Please recast every line of the data below as a JSON list of strings, with one string per line and blank lines omitted.

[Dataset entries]
BEGIN

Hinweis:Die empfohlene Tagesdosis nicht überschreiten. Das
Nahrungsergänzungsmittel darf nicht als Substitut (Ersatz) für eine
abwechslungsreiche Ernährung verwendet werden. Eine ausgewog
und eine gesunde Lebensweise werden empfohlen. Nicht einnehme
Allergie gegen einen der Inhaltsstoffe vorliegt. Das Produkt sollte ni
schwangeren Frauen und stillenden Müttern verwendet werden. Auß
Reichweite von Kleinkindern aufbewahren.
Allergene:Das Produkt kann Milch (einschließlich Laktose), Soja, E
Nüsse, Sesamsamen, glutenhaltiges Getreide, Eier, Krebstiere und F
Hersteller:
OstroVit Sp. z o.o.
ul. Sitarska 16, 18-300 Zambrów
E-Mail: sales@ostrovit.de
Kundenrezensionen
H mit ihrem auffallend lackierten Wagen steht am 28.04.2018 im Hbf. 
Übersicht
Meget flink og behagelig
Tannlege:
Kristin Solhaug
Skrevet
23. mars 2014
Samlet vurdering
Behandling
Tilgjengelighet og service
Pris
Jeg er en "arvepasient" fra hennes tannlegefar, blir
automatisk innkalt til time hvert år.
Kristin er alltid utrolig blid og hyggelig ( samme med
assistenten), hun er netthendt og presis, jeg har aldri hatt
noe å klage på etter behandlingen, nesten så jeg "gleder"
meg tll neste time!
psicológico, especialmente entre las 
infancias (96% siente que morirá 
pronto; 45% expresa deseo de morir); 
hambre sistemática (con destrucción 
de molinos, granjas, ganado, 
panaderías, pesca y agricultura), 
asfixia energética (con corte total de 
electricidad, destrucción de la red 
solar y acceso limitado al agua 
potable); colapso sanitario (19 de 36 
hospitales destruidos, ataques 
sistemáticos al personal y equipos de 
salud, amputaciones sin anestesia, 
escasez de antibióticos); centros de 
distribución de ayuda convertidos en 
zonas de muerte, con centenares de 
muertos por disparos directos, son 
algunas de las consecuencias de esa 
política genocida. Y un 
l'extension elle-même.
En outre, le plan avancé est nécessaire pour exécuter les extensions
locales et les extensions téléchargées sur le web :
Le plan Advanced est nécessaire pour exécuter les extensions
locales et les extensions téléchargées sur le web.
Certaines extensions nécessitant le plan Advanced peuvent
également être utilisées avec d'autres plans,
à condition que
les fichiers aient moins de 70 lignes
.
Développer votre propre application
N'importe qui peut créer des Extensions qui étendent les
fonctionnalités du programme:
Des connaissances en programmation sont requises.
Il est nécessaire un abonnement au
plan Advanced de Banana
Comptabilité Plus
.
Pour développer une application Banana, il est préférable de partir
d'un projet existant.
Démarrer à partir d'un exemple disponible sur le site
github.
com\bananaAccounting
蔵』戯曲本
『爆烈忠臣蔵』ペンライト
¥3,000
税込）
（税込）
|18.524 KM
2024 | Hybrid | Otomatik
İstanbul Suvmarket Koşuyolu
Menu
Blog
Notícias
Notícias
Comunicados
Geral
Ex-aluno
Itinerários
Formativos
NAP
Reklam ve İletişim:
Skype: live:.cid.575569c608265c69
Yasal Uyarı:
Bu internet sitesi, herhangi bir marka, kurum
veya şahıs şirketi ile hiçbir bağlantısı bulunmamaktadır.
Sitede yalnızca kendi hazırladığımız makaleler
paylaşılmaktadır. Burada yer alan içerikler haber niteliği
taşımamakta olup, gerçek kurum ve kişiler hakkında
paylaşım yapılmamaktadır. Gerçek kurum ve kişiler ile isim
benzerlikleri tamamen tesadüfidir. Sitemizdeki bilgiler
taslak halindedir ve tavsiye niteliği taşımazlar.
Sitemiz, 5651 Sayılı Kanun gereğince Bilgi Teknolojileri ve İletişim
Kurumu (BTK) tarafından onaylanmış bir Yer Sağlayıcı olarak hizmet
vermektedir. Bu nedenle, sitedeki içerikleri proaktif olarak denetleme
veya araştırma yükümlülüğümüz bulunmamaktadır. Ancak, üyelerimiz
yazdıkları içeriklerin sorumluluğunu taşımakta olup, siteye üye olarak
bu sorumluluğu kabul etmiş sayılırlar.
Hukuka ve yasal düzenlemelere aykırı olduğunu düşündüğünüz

END

**Solution to this task**:
[
  "Hinweis:Die empfohlene Tagesdosis nicht überschreiten. Das",
  "Nahrungsergänzungsmittel darf nicht als Substitut (Ersatz) für eine",
  "abwechslungsreiche Ernährung verwendet werden. Eine ausgewog",
  "und eine gesunde Lebensweise werden empfohlen. Nicht einnehme",
  "Allergie gegen einen der Inhaltsstoffe vorliegt. Das Produkt sollte ni",
  "schwangeren Frauen und stillenden Müttern verwendet werden. Auß",
  "Reichweite von Kleinkindern aufbewahren.",
  "Allergene:Das Produkt kann Milch (einschließlich Laktose), Soja, E",
  "Nüsse, Sesamsamen, glutenhaltiges Getreide, Eier, Krebstiere und F",
  "Hersteller:",
  "OstroVit Sp. z o.o.",
  "ul. Sitarska 16, 18-300 Zambrów",
  "E-Mail: sales@ostrovit.de",
  "Kundenrezensionen",
  "H mit ihrem auffallend lackierten Wagen steht am 28.04.2018 im Hbf. ",
  "Übersicht",
  "Meget flink og behagelig",
  "Tannlege:",
  "Kristin Solhaug",
  "Skrevet",
  "23. mars 2014",
  "Samlet vurdering",
  "Behandling",
  "Tilgjengelighet og service",
  "Pris",
  "Jeg er en \"arvepasient\" fra hennes tannlegefar, blir",
  "automatisk innkalt til time hvert år.",
  "Kristin er alltid utrolig blid og hyggelig ( samme med",
  "assistenten), hun er netthendt og presis, jeg har aldri hatt",
  "noe å klage på etter behandlingen, nesten så jeg \"gleder\"",
  "meg tll neste time!",
  "psicológico, especialmente entre las ",
  "infancias (96% siente que morirá ",
  "pronto; 45% expresa deseo de morir); ",
  "hambre sistemática (con destrucción ",
  "de molinos, granjas, ganado, ",
  "panaderías, pesca y agricultura), ",
  "asfixia energética (con corte total de ",
  "electricidad, destrucción de la red ",
  "solar y acceso limitado al agua ",
  "potable); colapso sanitario (19 de 36 ",
  "hospitales destruidos, ataques ",
  "sistemáticos al personal y equipos de ",
  "salud, amputaciones sin anestesia, ",
  "escasez de antibióticos); centros de ",
  "distribución de ayuda convertidos en ",
  "zonas de muerte, con centenares de ",
  "muertos por disparos directos, son ",
  "algunas de las consecuencias de esa ",
  "política genocida. Y un ",
  "l'extension elle-même.",
  "En outre, le plan avancé est nécessaire pour exécuter les extensions",
  "locales et les extensions téléchargées sur le web :",
  "Le plan Advanced est nécessaire pour exécuter les extensions",
  "locales et les extensions téléchargées sur le web.",
  "Certaines extensions nécessitant le plan Advanced peuvent",
  "également être utilisées avec d'autres plans,",
  "à condition que",
  "les fichiers aient moins de 70 lignes",
  ".",
  "Développer votre propre application",
  "N'importe qui peut créer des Extensions qui étendent les",
  "fonctionnalités du programme:",
  "Des connaissances en programmation sont requises.",
  "Il est nécessaire un abonnement au",
  "plan Advanced de Banana",
  "Comptabilité Plus",
  ".",
  "Pour développer une application Banana, il est préférable de partir",
  "d'un projet existant.",
  "Démarrer à partir d'un exemple disponible sur le site",
  "github.",
  "com\\bananaAccounting",
  "蔵』戯曲本",
  "『爆烈忠臣蔵』ペンライト",
  "¥3,000",
  "税込）",
  "（税込）",
  "|18.524 KM",
  "2024 | Hybrid | Otomatik",
  "İstanbul Suvmarket Koşuyolu",
  "Menu",
  "Blog",
  "Notícias",
  "Notícias",
  "Comunicados",
  "Geral",
  "Ex-aluno",
  "Itinerários",
  "Formativos",
  "NAP",
  "Reklam ve İletişim:",
  "Skype: live:.cid.575569c608265c69",
  "Yasal Uyarı:",
  "Bu internet sitesi, herhangi bir marka, kurum",
  "veya şahıs şirketi ile hiçbir bağlantısı bulunmamaktadır.",
  "Sitede yalnızca kendi hazırladığımız makaleler",
  "paylaşılmaktadır. Burada yer alan içerikler haber niteliği",
  "taşımamakta olup, gerçek kurum ve kişiler hakkında",
  "paylaşım yapılmamaktadır. Gerçek kurum ve kişiler ile isim",
  "benzerlikleri tamamen tesadüfidir. Sitemizdeki bilgiler",
  "taslak halindedir ve tavsiye niteliği taşımazlar.",
  "Sitemiz, 5651 Sayılı Kanun gereğince Bilgi Teknolojileri ve İletişim",
  "Kurumu (BTK) tarafından onaylanmış bir Yer Sağlayıcı olarak hizmet",
  "vermektedir. Bu nedenle, sitedeki içerikleri proaktif olarak denetleme",
  "veya araştırma yükümlülüğümüz bulunmamaktadır. Ancak, üyelerimiz",
  "yazdıkları içeriklerin sorumluluğunu taşımakta olup, siteye üye olarak",
  "bu sorumluluğu kabul etmiş sayılırlar.",
  "Hukuka ve yasal düzenlemelere aykırı olduğunu düşündüğünüz"
]